*Excerpts from a dataset*:
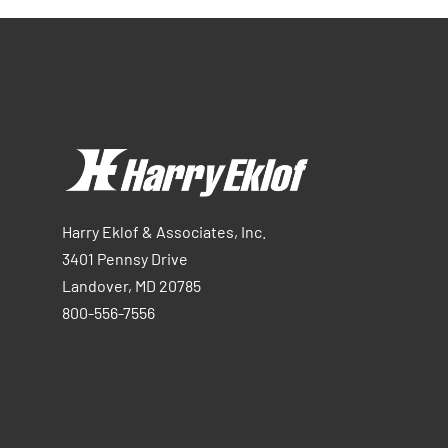
Harry Eklof & Associates, Inc.
3401 Pennsy Drive
Landover, MD 20785
800-556-7556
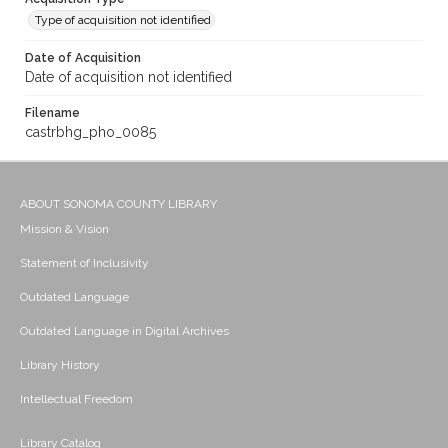
Type of acquisition not identified
Date of Acquisition
Date of acquisition not identified
Filename
castrbhg_pho_0085
ABOUT SONOMA COUNTY LIBRARY
Mission & Vision
Statement of Inclusivity
Outdated Language
Outdated Language in Digital Archives
Library History
Intellectual Freedom
Library Catalog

*ASSIGNED TASK*: Please reproduce the data above word for word, skipping all images.

*FINISHED EXERCISE*:
Harry Eklof & Associates, Inc.
3401 Pennsy Drive
Landover, MD 20785
800-556-7556
Type of acquisition not identified
Date of Acquisition
Date of acquisition not identified
Filename
castrbhg_pho_0085
ABOUT SONOMA COUNTY LIBRARY
Mission & Vision
Statement of Inclusivity
Outdated Language
Outdated Language in Digital Archives
Library History
Intellectual Freedom
Library Catalog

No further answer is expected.